### [EXERCISE OBJECTIVE]
Render the lines from the one containing "common name: Creeping dogwood" through the one containing "scientific name: Phleum pratense", both included, as a JSON list of strings with one string per line. Leave out any blank lines.

(Collected data)
◇ ◇ ◇

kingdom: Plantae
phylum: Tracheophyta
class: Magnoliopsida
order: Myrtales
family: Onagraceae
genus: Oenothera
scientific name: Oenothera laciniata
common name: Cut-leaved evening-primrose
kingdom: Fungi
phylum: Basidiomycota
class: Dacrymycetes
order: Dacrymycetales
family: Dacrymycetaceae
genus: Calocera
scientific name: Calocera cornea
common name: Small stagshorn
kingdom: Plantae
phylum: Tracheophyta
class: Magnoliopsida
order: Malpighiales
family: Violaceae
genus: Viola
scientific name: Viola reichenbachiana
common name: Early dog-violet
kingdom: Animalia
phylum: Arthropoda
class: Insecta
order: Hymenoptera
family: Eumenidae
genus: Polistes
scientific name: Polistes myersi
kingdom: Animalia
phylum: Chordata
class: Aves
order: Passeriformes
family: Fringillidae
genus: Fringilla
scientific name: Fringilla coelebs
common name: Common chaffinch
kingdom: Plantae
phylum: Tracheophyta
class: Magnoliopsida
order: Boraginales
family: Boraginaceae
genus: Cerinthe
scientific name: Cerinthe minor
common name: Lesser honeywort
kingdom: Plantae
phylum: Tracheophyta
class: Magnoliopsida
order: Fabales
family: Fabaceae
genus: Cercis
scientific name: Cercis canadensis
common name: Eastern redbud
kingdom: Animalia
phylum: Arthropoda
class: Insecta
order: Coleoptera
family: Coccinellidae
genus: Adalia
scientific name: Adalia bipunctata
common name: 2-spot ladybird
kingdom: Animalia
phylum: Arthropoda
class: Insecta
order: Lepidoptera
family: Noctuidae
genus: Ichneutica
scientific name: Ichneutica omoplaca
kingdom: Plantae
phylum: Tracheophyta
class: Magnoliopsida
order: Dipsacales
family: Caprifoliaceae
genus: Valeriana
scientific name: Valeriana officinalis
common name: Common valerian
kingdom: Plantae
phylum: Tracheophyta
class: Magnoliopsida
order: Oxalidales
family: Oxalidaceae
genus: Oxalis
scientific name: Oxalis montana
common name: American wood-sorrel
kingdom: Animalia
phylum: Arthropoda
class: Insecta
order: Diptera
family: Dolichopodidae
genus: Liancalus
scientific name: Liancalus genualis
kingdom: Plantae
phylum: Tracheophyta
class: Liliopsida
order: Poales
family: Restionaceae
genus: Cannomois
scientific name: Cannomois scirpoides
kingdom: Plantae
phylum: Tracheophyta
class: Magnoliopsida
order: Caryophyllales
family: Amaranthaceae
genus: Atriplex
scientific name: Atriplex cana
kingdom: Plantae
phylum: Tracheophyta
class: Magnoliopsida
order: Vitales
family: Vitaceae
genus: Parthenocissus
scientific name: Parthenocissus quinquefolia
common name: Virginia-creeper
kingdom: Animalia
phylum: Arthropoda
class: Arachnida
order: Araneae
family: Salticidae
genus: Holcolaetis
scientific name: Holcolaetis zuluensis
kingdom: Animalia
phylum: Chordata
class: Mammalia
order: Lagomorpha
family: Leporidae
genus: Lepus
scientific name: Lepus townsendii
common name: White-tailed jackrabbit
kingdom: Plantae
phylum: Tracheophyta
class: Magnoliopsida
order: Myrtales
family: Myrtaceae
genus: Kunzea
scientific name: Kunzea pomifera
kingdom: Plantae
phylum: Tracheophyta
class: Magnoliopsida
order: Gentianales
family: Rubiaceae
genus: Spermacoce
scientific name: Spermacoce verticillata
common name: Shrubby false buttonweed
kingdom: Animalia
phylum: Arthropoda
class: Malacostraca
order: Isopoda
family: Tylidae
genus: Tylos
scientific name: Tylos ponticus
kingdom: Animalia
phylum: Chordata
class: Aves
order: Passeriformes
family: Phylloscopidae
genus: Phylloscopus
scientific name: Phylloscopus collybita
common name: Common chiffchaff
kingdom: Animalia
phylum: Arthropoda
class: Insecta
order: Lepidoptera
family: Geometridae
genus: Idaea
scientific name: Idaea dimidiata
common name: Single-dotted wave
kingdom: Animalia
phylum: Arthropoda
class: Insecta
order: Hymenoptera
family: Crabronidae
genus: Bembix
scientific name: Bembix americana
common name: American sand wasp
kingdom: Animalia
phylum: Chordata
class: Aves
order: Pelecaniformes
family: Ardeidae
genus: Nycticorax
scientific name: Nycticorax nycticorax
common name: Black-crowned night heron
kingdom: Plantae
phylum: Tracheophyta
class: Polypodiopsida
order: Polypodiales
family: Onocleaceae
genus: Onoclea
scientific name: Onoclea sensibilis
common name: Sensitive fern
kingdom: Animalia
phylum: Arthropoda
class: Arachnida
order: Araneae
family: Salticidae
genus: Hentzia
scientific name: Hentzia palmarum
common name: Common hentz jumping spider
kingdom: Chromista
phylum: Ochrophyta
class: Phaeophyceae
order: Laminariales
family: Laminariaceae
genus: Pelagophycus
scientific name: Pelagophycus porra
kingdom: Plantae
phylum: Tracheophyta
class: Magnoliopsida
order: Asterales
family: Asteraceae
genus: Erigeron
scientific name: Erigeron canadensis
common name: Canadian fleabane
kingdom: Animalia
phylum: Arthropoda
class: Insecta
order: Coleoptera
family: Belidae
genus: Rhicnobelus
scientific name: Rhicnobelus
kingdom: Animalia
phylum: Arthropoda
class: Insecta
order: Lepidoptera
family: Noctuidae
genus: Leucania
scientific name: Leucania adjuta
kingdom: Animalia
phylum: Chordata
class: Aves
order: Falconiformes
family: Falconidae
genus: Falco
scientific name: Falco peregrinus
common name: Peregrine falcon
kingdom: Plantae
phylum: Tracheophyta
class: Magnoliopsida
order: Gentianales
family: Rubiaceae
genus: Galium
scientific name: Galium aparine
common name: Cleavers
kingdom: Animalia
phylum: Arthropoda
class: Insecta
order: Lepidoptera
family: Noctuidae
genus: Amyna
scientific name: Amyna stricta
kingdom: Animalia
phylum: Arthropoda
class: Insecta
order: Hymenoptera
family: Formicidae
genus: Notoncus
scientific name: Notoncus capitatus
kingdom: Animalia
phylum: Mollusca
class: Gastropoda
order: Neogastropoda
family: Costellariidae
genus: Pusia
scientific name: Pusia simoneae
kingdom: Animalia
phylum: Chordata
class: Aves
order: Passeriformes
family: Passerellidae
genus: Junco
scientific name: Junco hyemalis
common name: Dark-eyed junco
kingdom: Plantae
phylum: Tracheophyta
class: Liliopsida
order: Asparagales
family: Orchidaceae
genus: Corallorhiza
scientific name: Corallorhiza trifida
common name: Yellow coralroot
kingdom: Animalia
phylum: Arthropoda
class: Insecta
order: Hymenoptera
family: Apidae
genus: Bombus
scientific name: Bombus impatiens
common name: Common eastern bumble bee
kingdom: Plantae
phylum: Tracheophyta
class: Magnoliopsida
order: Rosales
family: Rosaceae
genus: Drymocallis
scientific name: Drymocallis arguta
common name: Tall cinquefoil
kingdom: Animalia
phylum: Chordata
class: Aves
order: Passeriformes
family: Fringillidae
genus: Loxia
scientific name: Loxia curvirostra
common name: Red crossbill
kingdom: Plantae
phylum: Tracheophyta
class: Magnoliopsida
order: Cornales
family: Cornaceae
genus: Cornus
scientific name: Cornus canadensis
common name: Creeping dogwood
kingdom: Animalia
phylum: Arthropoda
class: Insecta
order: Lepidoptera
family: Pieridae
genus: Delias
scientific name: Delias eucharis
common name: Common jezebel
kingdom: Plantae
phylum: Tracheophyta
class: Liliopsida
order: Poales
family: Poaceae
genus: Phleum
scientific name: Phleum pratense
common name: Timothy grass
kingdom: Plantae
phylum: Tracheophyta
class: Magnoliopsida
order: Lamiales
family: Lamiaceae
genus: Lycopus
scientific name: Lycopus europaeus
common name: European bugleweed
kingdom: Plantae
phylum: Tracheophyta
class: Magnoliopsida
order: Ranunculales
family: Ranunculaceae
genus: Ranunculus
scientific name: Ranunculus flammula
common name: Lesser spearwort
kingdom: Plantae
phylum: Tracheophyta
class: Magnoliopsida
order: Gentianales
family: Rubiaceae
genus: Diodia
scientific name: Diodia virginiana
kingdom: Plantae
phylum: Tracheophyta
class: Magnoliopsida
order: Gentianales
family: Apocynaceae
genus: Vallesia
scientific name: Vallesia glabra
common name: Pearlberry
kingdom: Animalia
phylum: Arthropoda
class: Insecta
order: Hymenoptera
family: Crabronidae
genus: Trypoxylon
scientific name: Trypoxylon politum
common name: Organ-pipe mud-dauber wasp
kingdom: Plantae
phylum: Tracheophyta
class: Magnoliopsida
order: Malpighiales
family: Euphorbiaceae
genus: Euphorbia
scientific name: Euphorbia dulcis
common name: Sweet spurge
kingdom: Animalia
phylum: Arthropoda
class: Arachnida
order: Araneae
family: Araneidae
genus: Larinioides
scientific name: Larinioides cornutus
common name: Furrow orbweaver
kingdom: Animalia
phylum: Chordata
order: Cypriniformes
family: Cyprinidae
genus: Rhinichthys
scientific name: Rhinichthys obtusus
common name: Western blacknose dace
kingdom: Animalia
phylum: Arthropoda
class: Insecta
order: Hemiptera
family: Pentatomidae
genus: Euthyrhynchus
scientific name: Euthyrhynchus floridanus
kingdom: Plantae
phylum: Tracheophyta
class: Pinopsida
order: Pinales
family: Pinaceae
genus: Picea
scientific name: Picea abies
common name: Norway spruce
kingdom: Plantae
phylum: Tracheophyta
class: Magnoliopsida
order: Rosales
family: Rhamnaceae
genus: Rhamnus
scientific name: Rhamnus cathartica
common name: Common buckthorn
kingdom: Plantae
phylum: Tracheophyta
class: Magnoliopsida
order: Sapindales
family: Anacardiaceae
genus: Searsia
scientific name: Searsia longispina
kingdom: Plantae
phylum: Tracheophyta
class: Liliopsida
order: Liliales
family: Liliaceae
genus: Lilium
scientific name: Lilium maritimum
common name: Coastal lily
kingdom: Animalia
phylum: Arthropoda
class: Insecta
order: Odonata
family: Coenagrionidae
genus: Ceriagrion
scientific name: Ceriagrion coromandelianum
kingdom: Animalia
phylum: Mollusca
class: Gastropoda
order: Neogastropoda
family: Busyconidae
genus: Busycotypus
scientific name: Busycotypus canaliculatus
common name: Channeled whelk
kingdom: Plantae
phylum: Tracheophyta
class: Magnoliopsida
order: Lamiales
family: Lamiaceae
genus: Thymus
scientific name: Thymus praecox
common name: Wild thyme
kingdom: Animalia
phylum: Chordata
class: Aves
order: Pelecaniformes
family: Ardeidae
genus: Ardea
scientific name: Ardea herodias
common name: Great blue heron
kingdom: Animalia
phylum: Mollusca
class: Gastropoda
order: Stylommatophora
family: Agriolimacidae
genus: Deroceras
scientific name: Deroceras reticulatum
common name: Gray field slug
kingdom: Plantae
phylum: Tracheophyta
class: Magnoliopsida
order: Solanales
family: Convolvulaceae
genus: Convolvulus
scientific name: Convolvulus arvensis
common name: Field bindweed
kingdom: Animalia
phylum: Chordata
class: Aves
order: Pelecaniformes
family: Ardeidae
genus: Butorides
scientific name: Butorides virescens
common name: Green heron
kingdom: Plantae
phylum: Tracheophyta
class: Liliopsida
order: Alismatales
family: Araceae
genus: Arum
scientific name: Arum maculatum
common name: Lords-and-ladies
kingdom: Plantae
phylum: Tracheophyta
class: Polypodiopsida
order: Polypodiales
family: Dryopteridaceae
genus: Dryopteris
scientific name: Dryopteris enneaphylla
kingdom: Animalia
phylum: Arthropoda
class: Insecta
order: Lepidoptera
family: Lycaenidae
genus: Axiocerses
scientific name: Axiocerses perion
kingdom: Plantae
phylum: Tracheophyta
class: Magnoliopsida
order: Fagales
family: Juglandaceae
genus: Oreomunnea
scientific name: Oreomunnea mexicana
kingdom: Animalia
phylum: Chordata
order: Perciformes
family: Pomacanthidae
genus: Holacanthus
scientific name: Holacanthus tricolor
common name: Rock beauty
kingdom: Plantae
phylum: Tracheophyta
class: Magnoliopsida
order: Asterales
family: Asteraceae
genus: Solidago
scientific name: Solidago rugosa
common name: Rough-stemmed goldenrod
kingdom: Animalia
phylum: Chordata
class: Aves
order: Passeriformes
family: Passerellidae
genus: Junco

◇ ◇ ◇

### [THE ANSWER]
[
  "common name: Creeping dogwood",
  "kingdom: Animalia",
  "phylum: Arthropoda",
  "class: Insecta",
  "order: Lepidoptera",
  "family: Pieridae",
  "genus: Delias",
  "scientific name: Delias eucharis",
  "common name: Common jezebel",
  "kingdom: Plantae",
  "phylum: Tracheophyta",
  "class: Liliopsida",
  "order: Poales",
  "family: Poaceae",
  "genus: Phleum",
  "scientific name: Phleum pratense"
]